地域を知る

畿内とは

京都を中心とする地域を指す言葉です。戦国時代には、将軍・朝廷・大寺社・商人・港町が集まり、畿内を押さえることが全国の政治に影響することにつながりました。

京都を中心とする五か国

畿内は、山城・大和・摂津・河内・和泉の五か国を基本に指します。時代や文脈によって周辺地域まで含めることもありますが、戦国の動きを追うときは「京都と大坂・堺周辺を結ぶ、政治・経済の中心地」と捉えると分かりやすくなります。

五か国は、それぞれ違う役割を持つ

山城京都と朝廷・室町幕府の中心。全国の大名が「上洛」を目指す政治の核心です。
大和興福寺などの寺社勢力と国衆が重なり、筒井・松永らが争った地域です。大和国で詳しくたどれます。
摂津京都と大坂湾を結び、淀川水系・港・寺内町が集まります。石山本願寺もこの地の重要拠点です。
河内京都・大和・堺の間を押さえる内陸の要地。畠山氏と三好氏の争いは河内国へ続きます。
和泉大坂湾に面し、国際交易都市のを含みます。畿内政治を資金・物資から支える地域です。

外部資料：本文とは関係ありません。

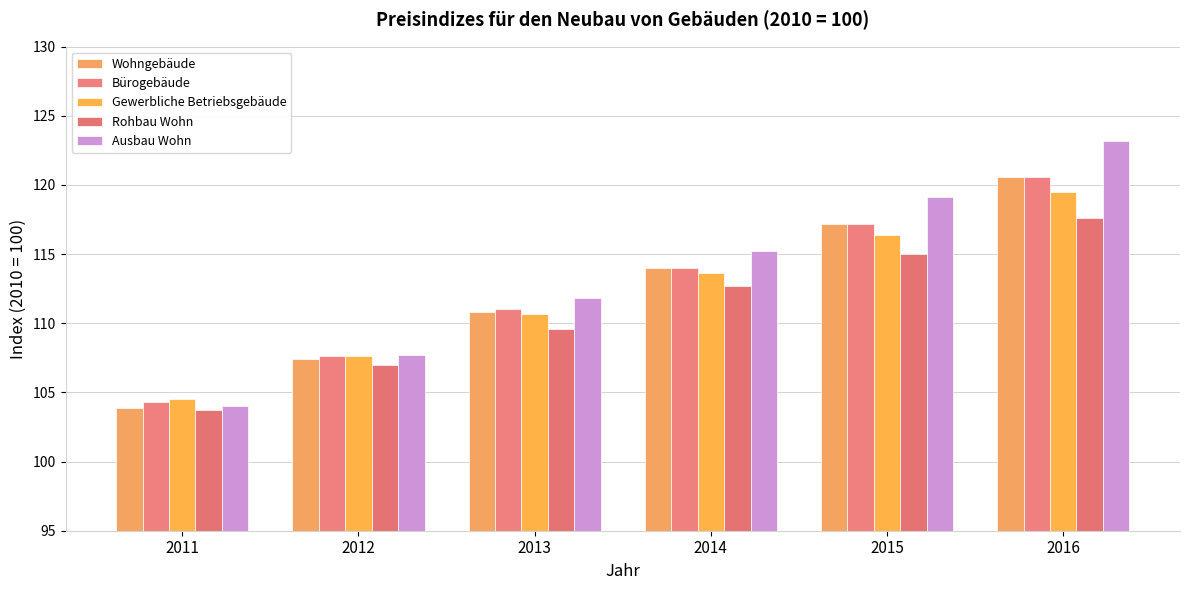

What is the total value across all series at 2013?

553.9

畿内は、現在の「関西」や「近畿地方」と同じ範囲ではありません。 中世の五か国を指す言葉として使い、必要に応じて近江・丹波など周辺地域とのつながりを加えると混乱しにくくなります。

戦国で畿内が重要だった三つの理由

京都と将軍

室町幕府の将軍や朝廷がいる京都は、政治的な正統性を示す場所でした。

交通と軍事

各地へ通じる道と河川が集まり、京都・大和・摂津を結ぶ地域の支配は軍事行動にも直結しました。

堺と流通

堺などの港町には商人・海運・海外交易が集まり、軍事や政治を支える資金・物資の供給地になりました。

畿内の主導権は誰へ移ったか

応仁の乱後は細川氏、16世紀半ばには三好長慶、1568年以後は織田信長が京都と畿内の政治に深く関わります。畿内を軸に見ると、戦国後半の主導権がどう動いたかを追いやすくなります。

主導権が替わっても、畿内は一人で支配できない

細川・三好・織田へ主導権が移っても、畿内のすべてが一人の命令で同時に動いたわけではありません。将軍、公家、大寺社、国衆、港町、城主がそれぞれの基盤を持ち、同盟と対立を繰り返しました。

応仁の乱後
細川氏と家中の争い

将軍を支える管領家の対立が、京都と各国の争いへ広がります。

1549年
三好長慶が主導権を握る

江口の戦いを経て、摂津・河内など複数地域を結ぶ政権を形づくります。

1568年
信長が足利義昭を奉じて上洛

新しい軍事力が京都へ入りますが、寺社・三好勢・将軍との交渉と戦いは続きます。

その後
石山・大坂が政権の中心へ

石山本願寺との戦いを経て、秀吉は大坂城を築き、畿内の重心は京都だけでは捉えられなくなります。